Reste aussi à mettre en place les mesures fiscales qui permettraient d’inciter les propriétaires de terrains constructibles à les mettre sur le marché, tels qu’un impôt de mobilisation ou un impôt sur les héritages directs, ciblés sur les familles qui détiennent le plus de foncier. Claude Meisch assure que le gouvernement y travaille, sans donner davantage de précision. Paulette Lenert sent poindre la lassitude : « On nous en parle, mais on ne voit rien venir... »

Le Conseil d’État, une étape périlleuse ?

Le ministre joue également la carte de la diversification des opérateurs. Un autre angle du projet de loi est l’augmentation des subventions attribuées aux communes, en leur octroyant les mêmes qu’aux organismes parapublics. « Avec ces amendements, nous avons cent promoteurs publics supplémentaires », assure Claude Meisch. Paulette Lenert y est favorable, mais elle aurait aimé que l’attribution de ces aides s’accompagne de l’obligation d’augmenter les densités, parfois ridiculement faibles comme sur les friches de Néischmelz (Dudelange), où l’on ne trouvera que 43 logements à l’hectare, moins que la moyenne nationale. « Les communes sont sous la pression des habitants, donc dans une position délicate. Lier ces subventions accrues à l’exigence d’une densité plus élevée permettrait de décharger les élus locaux », souligne-t-elle.

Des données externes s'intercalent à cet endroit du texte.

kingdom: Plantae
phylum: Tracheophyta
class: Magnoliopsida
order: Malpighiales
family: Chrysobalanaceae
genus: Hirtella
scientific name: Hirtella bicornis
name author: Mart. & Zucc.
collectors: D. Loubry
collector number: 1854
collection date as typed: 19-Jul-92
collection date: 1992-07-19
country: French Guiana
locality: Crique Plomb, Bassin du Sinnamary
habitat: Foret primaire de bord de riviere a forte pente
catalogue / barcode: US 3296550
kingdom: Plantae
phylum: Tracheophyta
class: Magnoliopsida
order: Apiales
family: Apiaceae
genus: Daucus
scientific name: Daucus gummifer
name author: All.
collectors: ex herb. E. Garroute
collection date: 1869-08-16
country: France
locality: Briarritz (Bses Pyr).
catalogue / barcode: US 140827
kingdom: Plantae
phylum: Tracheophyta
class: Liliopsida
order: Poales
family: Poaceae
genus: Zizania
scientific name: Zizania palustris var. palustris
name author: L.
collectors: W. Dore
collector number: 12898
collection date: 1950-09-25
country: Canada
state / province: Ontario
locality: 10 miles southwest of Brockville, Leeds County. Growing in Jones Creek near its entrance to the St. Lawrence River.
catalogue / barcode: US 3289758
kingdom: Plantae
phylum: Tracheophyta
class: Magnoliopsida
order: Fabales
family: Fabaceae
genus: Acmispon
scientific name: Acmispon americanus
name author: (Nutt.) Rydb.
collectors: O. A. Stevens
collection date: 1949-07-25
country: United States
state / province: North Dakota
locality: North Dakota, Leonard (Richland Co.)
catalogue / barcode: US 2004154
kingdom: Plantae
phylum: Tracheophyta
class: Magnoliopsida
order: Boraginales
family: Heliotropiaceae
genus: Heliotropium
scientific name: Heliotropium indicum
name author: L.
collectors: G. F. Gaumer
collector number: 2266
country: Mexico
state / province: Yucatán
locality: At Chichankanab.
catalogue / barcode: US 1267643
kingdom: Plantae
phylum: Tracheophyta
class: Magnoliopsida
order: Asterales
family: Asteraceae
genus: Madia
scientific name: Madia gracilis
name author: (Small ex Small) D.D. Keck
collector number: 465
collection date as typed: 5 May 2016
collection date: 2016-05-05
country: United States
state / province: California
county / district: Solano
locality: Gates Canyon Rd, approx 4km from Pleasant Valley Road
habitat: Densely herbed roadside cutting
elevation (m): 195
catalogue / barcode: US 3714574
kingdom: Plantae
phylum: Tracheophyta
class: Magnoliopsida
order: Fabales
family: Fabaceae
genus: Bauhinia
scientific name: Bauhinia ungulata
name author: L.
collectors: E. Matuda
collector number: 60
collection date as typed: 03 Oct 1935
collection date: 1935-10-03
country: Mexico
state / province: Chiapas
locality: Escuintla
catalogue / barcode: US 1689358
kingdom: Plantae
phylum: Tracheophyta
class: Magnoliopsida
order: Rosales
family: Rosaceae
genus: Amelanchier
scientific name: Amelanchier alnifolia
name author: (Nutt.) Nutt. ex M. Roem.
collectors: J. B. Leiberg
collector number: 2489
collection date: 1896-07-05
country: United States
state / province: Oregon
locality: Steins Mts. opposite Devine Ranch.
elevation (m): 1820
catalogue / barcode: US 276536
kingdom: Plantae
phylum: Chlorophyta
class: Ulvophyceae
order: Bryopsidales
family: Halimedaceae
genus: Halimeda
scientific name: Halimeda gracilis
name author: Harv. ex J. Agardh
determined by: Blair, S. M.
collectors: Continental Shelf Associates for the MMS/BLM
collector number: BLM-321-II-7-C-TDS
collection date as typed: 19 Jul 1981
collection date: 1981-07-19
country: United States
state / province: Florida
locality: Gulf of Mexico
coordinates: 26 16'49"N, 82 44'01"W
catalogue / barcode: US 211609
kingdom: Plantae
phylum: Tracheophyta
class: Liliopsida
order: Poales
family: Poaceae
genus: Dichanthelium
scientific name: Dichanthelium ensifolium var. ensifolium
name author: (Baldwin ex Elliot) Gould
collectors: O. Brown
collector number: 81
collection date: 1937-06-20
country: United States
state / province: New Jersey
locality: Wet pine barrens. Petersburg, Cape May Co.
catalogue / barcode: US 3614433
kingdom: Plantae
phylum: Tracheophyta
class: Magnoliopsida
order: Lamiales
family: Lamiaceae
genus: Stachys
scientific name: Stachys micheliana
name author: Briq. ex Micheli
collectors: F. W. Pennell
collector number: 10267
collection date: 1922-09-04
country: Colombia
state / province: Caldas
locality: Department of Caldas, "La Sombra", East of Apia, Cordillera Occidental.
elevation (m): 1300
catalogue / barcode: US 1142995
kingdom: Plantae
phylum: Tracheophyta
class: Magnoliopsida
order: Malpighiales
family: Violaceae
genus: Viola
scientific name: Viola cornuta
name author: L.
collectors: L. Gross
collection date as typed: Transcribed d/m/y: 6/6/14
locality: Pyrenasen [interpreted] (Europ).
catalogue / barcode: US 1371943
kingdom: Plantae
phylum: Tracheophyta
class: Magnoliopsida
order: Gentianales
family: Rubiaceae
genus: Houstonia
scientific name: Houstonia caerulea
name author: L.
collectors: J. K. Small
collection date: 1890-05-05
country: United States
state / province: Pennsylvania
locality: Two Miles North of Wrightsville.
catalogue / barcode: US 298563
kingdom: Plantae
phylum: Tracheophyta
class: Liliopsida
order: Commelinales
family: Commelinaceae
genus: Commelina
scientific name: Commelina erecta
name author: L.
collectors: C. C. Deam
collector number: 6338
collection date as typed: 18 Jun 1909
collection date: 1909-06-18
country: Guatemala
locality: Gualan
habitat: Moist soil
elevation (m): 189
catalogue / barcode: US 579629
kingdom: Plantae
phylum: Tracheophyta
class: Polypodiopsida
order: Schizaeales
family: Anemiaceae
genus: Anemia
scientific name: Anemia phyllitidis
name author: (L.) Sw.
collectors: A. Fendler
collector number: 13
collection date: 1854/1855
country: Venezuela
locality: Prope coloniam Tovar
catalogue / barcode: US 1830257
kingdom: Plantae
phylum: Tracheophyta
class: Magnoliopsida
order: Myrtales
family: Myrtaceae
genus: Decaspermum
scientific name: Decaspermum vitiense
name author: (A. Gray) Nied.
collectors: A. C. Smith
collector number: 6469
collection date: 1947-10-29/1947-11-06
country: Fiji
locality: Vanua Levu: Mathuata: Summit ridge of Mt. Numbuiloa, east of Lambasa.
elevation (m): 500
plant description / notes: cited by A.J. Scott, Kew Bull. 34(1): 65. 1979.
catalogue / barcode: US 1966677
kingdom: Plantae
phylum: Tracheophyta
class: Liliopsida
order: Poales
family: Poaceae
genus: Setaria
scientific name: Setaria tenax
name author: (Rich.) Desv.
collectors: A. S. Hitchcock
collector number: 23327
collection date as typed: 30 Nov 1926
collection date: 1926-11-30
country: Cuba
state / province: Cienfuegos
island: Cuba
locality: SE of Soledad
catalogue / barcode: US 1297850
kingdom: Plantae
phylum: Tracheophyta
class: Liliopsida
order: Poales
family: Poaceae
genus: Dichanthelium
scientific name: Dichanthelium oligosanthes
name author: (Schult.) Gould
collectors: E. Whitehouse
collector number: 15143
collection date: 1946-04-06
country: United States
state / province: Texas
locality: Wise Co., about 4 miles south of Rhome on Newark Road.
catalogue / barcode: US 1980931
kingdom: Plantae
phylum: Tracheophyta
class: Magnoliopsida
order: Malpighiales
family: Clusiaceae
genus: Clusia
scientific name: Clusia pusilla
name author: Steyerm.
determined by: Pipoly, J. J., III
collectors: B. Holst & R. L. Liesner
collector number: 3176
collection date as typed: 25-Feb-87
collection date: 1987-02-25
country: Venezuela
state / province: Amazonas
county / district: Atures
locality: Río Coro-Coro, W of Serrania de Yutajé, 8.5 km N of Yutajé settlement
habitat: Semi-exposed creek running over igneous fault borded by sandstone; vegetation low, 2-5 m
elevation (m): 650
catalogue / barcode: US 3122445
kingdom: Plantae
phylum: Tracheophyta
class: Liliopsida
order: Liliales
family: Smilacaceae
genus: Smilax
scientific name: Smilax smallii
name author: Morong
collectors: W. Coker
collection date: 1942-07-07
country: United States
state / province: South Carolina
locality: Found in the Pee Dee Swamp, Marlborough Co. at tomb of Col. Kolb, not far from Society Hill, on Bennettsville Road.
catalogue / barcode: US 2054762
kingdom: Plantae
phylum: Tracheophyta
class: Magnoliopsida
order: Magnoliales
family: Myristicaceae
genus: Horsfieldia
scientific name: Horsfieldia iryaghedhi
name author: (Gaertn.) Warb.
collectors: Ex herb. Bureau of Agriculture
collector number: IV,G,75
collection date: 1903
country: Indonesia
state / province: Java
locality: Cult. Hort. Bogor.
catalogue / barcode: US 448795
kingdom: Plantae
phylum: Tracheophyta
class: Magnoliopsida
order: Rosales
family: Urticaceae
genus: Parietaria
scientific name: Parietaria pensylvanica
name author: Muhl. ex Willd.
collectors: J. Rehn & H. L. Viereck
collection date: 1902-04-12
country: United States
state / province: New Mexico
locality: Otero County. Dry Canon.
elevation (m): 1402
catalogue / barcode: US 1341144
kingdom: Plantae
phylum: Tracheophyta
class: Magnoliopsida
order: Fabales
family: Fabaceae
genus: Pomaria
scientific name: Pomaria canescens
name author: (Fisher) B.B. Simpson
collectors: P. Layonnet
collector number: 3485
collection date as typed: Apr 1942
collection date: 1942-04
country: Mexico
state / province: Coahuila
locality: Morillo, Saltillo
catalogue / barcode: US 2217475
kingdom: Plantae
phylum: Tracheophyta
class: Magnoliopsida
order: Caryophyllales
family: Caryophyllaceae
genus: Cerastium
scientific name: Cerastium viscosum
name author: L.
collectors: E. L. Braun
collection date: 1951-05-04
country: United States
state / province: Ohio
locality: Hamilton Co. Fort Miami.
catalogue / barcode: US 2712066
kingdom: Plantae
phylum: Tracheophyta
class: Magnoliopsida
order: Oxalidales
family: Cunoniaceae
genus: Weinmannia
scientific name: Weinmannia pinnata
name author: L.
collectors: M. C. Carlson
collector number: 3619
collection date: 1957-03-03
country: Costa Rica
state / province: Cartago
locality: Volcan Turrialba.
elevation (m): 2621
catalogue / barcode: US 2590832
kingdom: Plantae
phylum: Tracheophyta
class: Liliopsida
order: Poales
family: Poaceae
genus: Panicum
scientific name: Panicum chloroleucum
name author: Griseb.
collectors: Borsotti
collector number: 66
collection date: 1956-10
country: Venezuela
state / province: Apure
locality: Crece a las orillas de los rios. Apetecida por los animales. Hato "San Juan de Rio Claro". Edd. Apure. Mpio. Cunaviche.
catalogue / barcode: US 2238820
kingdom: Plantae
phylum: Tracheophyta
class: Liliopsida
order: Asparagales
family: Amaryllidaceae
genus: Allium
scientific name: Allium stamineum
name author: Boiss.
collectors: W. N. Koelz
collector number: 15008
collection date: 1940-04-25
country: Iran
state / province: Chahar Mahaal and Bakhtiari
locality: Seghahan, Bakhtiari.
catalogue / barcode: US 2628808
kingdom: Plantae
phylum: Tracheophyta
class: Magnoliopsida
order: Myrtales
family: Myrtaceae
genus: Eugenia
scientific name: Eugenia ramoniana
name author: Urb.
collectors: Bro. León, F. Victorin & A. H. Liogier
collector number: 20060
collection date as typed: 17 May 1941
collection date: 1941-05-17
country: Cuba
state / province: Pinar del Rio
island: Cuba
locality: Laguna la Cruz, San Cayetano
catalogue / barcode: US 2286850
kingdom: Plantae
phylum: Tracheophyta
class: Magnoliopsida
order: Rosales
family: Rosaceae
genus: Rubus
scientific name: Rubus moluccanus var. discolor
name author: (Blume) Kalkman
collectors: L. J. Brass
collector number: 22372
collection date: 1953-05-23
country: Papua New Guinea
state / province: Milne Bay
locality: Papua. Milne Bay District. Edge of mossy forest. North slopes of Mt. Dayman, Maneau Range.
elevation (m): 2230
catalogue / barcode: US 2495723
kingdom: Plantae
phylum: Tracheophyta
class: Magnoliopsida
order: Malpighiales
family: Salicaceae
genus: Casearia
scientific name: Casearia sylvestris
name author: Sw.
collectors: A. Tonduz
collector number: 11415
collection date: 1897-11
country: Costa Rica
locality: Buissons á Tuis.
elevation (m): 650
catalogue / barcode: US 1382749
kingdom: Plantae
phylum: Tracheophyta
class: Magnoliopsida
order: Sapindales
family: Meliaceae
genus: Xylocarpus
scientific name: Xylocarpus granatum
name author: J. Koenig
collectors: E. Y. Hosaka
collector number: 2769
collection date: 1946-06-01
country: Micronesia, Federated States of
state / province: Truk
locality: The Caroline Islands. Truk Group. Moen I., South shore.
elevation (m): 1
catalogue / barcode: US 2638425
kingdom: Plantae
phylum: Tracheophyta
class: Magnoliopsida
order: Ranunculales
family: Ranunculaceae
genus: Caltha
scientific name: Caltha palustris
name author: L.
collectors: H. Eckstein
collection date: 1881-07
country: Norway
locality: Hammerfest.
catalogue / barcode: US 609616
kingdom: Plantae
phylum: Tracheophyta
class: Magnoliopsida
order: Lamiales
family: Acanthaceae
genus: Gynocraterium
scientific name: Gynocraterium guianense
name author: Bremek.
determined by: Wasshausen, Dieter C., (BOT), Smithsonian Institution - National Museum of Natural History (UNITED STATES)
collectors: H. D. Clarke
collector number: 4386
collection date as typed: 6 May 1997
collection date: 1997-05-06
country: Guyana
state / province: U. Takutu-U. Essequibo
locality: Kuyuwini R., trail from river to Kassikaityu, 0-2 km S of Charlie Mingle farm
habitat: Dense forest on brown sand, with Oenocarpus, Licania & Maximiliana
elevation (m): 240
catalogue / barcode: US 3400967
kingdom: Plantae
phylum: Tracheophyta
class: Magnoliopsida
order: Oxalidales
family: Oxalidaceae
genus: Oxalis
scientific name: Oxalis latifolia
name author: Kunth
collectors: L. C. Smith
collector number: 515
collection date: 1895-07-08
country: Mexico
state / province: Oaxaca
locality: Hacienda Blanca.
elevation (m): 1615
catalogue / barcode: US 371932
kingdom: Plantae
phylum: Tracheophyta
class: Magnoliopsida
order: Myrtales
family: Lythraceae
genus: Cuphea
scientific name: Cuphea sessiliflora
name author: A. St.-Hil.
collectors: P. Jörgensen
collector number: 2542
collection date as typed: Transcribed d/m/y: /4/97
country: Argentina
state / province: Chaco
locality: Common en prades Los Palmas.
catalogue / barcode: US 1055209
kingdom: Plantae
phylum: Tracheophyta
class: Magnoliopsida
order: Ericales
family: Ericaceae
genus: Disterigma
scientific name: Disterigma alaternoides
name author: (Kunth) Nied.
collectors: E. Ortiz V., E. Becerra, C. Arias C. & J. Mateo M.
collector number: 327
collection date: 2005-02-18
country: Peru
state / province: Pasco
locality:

En plus des communes, Claude Meisch fait également appel au secteur privé. Ce vendredi 6 juin, au cours d’une conférence de presse, il va lancer « un appel à projets pilotes pour logements abordables dans le cadre d’un partenariat locatif public-privé », selon les termes de l’invitation. On peut se demander pourquoi ces derniers seraient intéressés par de telles opérations, à moins que le soutien de l’État soit particulièrement massif.

On peut arguer que la réactivité du privé pourrait accélérer la concrétisation de projets, mais il faudrait alors un contrat cadre parfaitement transparent pour étouffer toute suspicion. Or Claude Meisch prévoit de régler ces partenariats publics-privés au cas par cas, ce qui risque de ne pas apporter, à priori, de gages aisément vérifiables du respect de l’intérêt général. Qui plus est, les critères concernant les garanties de loyers et les clauses de rachat des logements, tous sous la responsabilité de l’État, ne sont pas spécifiés dans la loi. « Tout cela a l’air d’une boite noire dans laquelle les promoteurs récupéreront des millions et des millions », soupire Meris Sehovic.

Pour que ce projet de loi sur le logement abordable se concrétise, il devra encore passer par plusieurs étapes, dont celle potentiellement périlleuse du Conseil d’État, une institution connue pour sa grande affection à l’égard de la valeur constitutionnelle de la propriété privée. Certains pensent que la volonté politique suffira à convaincre la rue Sigefroi, d’autres sont plus sceptiques. L’avis qu’il donnera à propos du remembrement ministériel devrait être une bonne indication. En 1998, il avait déjà déclaré que les logements bénéficiant in fine à des personnes privées, une expropriation ne pouvait répondre à « un objectif public ».